Minerve a dirigé vos desseins politiques ;
Vous suivez à la fois Mars, Orphée, Apollon ;
Vous dormez en plein champ sur l’affût d’un canon ;
Neipperg fuit devant vous aux plaines germaniques.
César, votre patron, par qui tout fut soumis,
Aimait aussi les arts, et sa main triomphale
Cueille encor des lauriers dans ses nobles écrits ;
Mais a-t-il fait des vers au grand jour de Pharsale ?
À peine ce Neipperg est-il par vous battu,
Que vous prenez la plume en montrant votre épée.
Mon attente, ô grand roi ! n’a point été trompée,
Et non moins que Neipperg mon génie est vaincu.

Sire, faire des vers et de jolis vers après une victoire est une chose unique, et, par conséquent, réservée à Votre Majesté.

Vous avez battu Neipperg et Voltaire. Votre Majesté devrait mettre dans ses lettres des feuilles de laurier, comme les anciens généraux romains. Vous méritez à la fois le triomphe du général et du poëte, et il vous faudrait deux feuilles de laurier au moins.

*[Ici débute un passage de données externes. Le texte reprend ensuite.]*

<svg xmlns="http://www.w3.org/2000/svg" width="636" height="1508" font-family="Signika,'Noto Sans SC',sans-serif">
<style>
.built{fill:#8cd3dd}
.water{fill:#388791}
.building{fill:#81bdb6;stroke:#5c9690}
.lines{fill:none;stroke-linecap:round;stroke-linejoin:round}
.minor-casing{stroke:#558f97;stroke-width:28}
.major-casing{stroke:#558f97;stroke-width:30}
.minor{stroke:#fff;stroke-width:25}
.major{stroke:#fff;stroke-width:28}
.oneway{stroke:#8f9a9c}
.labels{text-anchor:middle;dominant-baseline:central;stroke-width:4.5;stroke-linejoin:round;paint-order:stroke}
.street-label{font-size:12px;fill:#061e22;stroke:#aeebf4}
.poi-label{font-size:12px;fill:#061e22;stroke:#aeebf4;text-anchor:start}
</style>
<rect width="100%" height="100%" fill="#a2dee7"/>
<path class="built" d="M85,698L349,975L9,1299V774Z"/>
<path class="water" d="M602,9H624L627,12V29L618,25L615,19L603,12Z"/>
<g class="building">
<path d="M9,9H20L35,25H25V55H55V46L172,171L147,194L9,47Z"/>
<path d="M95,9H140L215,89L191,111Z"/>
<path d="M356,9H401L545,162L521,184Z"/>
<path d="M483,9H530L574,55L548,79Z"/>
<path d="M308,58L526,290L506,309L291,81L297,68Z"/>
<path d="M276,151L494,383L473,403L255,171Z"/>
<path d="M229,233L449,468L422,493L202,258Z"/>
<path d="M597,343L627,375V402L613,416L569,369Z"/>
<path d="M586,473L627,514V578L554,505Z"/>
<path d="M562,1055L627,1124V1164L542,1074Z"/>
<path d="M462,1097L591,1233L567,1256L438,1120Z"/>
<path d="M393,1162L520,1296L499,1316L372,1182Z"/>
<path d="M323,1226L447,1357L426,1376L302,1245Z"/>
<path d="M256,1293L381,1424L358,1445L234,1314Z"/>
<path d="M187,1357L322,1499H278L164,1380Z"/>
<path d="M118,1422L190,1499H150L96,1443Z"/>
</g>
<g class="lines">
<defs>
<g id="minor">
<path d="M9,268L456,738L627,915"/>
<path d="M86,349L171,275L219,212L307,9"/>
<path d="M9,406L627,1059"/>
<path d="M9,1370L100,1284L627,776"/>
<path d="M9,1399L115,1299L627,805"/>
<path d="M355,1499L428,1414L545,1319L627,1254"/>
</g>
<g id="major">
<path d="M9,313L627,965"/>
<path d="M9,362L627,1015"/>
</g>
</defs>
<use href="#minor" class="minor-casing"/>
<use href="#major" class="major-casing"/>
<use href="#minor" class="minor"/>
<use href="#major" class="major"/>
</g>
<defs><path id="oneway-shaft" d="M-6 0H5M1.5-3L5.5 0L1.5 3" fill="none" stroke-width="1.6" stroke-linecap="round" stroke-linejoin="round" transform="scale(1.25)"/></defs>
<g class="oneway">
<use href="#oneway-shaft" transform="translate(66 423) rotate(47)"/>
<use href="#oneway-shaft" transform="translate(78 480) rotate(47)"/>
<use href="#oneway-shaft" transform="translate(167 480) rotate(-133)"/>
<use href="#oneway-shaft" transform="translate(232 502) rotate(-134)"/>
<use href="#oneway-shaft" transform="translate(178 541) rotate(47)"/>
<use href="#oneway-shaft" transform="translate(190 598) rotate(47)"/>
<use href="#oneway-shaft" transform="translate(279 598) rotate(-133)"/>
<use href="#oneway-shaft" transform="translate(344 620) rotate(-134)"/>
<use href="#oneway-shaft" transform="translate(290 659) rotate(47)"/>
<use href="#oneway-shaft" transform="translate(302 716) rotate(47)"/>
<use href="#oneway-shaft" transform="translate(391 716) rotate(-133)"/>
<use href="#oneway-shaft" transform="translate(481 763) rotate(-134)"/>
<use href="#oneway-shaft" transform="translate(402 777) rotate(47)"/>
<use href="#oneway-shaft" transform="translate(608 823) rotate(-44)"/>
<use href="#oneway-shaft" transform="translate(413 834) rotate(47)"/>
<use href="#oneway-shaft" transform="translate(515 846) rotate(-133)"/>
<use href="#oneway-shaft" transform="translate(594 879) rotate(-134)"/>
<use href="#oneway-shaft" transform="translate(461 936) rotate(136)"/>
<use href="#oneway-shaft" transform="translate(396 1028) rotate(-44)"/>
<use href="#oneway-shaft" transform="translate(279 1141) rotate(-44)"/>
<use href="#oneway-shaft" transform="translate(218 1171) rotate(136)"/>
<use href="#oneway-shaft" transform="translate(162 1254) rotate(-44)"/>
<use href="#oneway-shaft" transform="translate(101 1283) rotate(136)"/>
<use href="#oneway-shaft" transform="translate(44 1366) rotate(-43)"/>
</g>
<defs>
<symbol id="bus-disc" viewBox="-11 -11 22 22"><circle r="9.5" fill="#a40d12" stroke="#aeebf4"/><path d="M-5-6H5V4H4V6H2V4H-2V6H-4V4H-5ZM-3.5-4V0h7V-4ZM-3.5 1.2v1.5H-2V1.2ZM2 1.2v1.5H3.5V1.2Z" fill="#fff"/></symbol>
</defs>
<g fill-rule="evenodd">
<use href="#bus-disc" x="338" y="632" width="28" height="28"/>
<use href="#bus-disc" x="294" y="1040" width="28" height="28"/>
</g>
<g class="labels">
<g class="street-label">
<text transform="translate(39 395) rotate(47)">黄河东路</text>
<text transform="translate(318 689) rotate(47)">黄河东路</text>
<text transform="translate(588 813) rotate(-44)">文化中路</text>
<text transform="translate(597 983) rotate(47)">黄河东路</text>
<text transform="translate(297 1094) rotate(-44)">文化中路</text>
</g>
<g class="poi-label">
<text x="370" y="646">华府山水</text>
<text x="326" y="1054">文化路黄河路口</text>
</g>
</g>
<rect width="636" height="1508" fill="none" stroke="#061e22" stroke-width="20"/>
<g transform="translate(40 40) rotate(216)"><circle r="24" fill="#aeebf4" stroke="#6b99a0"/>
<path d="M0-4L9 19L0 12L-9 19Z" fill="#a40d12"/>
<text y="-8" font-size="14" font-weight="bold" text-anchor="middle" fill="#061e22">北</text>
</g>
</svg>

J’apprends que Maupertuis est à Vienne ; je le plains plus qu’un autre ; mais je plains quiconque n’est pas auprès de votre personne. On dit que le colonel Camas[1], est mort bien fâché de n’être pas tué à vos yeux. Le major Knobertoff[2] (dont j’écris mal le nom) a eu au moins ce triste honneur, dont Dieu veuille préserver Votre Majesté ! Je suis sûr de votre gloire, grand roi, mais je ne suis pas sûr de votre vie ; dans quels dangers et dans quels travaux vous la passez, cette vie si belle ! des ligues à prévenir ou à détruire, des alliés à se faire ou à retenir, des sièges, des combats, tous les desseins, toutes les actions, et tous les détails d’un héros. Vous aurez peut-être tout, hors le bonheur. Vous pourrez, ou faire un empereur, ou empêcher qu’on n’en fasse un, ou vous faire empereur vous-même. Si le dernier cas arrive, vous n’en serez pas plus sacrée majesté pour moi.

J’ai bien de l’impatience de dédier[3] Mahomet à cette adorable Majesté. Je l’ai fait jouer à Lille, et il a été mieux joué qu’il ne l’eût été Paris mais, quelque émotion qu’il ait causée, cette émotion n’approche pas de celle que ressent mon cœur en voyant tout ce que vous faites d’héroïque.

  1. Voyez, tome XXXV, la note 2 de la page 449.
  2. Knobelsdorff. Ce n’était pas lui qui avait été tué voyez la lettre du roi, du 2 juin suivant, n° 1447.
  3. Mahomet ne fut pas dédié au roi de Prusse.